Длинный, неловкий учитель в сюртуке до колен заторопился и тоже исчез в открытых дверях дилижанса.
— Дядя Пуаре, два места!
Выступил Пуаре, долговязый, сутулый, сгорбленный от хождения за плугом, тощий от недоедания, с давно не мытым морщинистым лицом. За ним шла жена, маленькая и худая, похожая на заморенную козу, ухватив обеими руками большой зеленый зонтик.
— Дядя Рабо, два места!
Рабо, нерешительный по натуре, колебался. Он переспросил:
— Ты меня, что ли, зовешь?
Кучер, которого прозвали «зубоскал», собирался было ответить шуткой, как вдруг Рабо подскочил к дверцам, получив тумака от жены, рослой и плечистой бабы, пузатой, как бочка, с ручищами, широкими, как вальки.
И Рабо юркнул в дилижанс, словно крыса в нору.
— Дядя Каниво!
Плотный и грузный, точно бык, крестьянин, сильно погнув рессоры, ввалился в желтый кузов.
— Дядя Бельом!
Бельом, худой и высокий, с плачущим лицом, подошел, скривив набок шею, прикладывая к уху платок, словно он страдал от зубной боли.

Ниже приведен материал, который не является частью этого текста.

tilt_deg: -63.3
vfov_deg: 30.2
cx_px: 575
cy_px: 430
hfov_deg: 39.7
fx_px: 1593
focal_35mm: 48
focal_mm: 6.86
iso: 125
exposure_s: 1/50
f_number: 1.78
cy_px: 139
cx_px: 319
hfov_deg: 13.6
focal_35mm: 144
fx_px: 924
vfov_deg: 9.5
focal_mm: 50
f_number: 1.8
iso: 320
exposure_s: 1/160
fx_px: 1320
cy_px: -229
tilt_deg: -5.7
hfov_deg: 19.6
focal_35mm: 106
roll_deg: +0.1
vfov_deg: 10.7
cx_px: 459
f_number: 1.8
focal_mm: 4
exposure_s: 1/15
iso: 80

На всех пассажирах были синие блузы поверх старомодных суконных курток странного покроя, черных или зеленоватых — парадной одежды, в которой они покажутся только на улицах Гавра; на голове у каждого башней высилась шелковая фуражка — верх элегантности в нормандской деревне. Сезэр Орлавиль закрыл дверцы своей колымаги, влез на козлы и щелкнул кнутом.
Три клячи, видимо, проснулись и тряхнули гривами; послышался нестройный звон бубенцов.

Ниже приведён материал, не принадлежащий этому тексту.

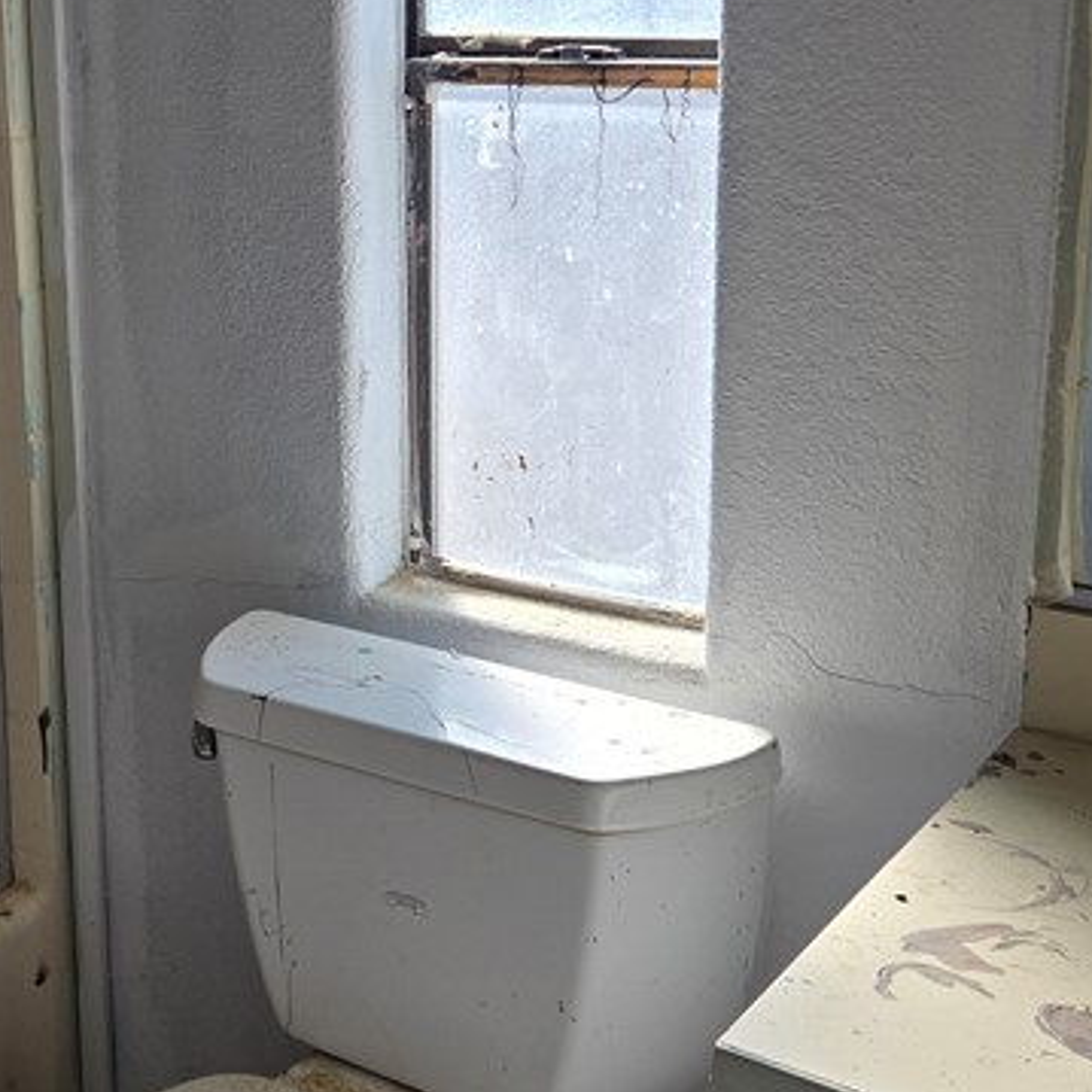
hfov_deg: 27.5
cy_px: 389
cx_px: -52
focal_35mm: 58
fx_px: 2070
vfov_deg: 29.4
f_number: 1.8
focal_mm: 5.4
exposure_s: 1/507
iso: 25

Кучер гаркнул во весь голос: «Но!» — и с размаху хлестнул лошадей. Лошади зашевелились, налегли на постромки и тронули с места неровной, мелкой рысцой. А за ними оглушительно загромыхал экипаж, дребезжа расшатанными окнами и железом рессор, и два ряда пассажиров заколыхались, как на волнах, подпрыгивая и качаясь от толчков на каждой рытвине.
Сначала все молчали из почтения к кюре, стесняясь при нем разговаривать. Однако, будучи человеком словоохотливым и общительным, он заговорил первый.
— Ну, дядя Каниво, — сказал он, — как дела?
Дюжий крестьянин, питавший симпатию к священнику, на которого он походил ростом, дородностью и объемистым животом, ответил улыбаясь:
— Помаленьку, господине кюре, помаленьку, а у вас как?
— О, у меня-то всегда все благополучно. А у вас как, дядя Пуаре? — осведомился аббат.
— Все было бы ничего, да вот сурепка в нынешнем году совсем не уродилась; а дела нынче такие, что только на ней и выезжаешь.
— Что поделаешь, тяжелые времена.
— Да, да, уж тяжелее некуда, — подтвердила зычным басом жена Рабо.
Она была из соседней деревни, и кюре знал ее только по имени.
— Вы, кажется, дочка Блонделя? — спросил он.
— Ну да, это я вышла за Рабо.
Рабо, хилый, застенчивый и довольный, низко поклонился, ухмыляясь и подавшись вперед, словно говоря: «Это я и есть тот самый Рабо, за которого вышла дочка Блонделя».
Вдруг дядя Бельом, не отнимавший платка от уха, принялся жалобно стонать. Он мычал: «М-м... М-м... М-м...» — и притопывал ногой от нестерпимой боли.
— У вас зубы болят? — спросил кюре.
Крестьянин на минуту перестал стонать и ответил:
— Да нет, господин кюре... какие там зубы... это от уха, там, в самой середке...
— Что же такое у вас в ухе? Пробка?
— Уж не знаю, пробка или не пробка, знаю только, что там зверь, большущий зверь, он туда забрался, когда я спал на сеновале.
— Зверь? Да верно ли это?
— Еще бы не верно! Верней верного, господин кюре, ведь он у меня в ухе скребется. Он мне голову прогрызет, говорю вам — прогрызет. Ой, м-м... М-м... М-м... — И Бельом опять принялся притопывать ногой.
Все очень заинтересовались. Каждый высказал свое мнение. Пуаре предполагал, что это паук, учитель — что это гусеница. Ему пришлось наблюдать такой случай в Кампмюре, в департаменте Орн, где он прожил шесть лет; вот так же гусеница забралась в ухо и выползла через нос. Но человек оглох на это ухо, потому что барабанная перепонка у него была продырявлена.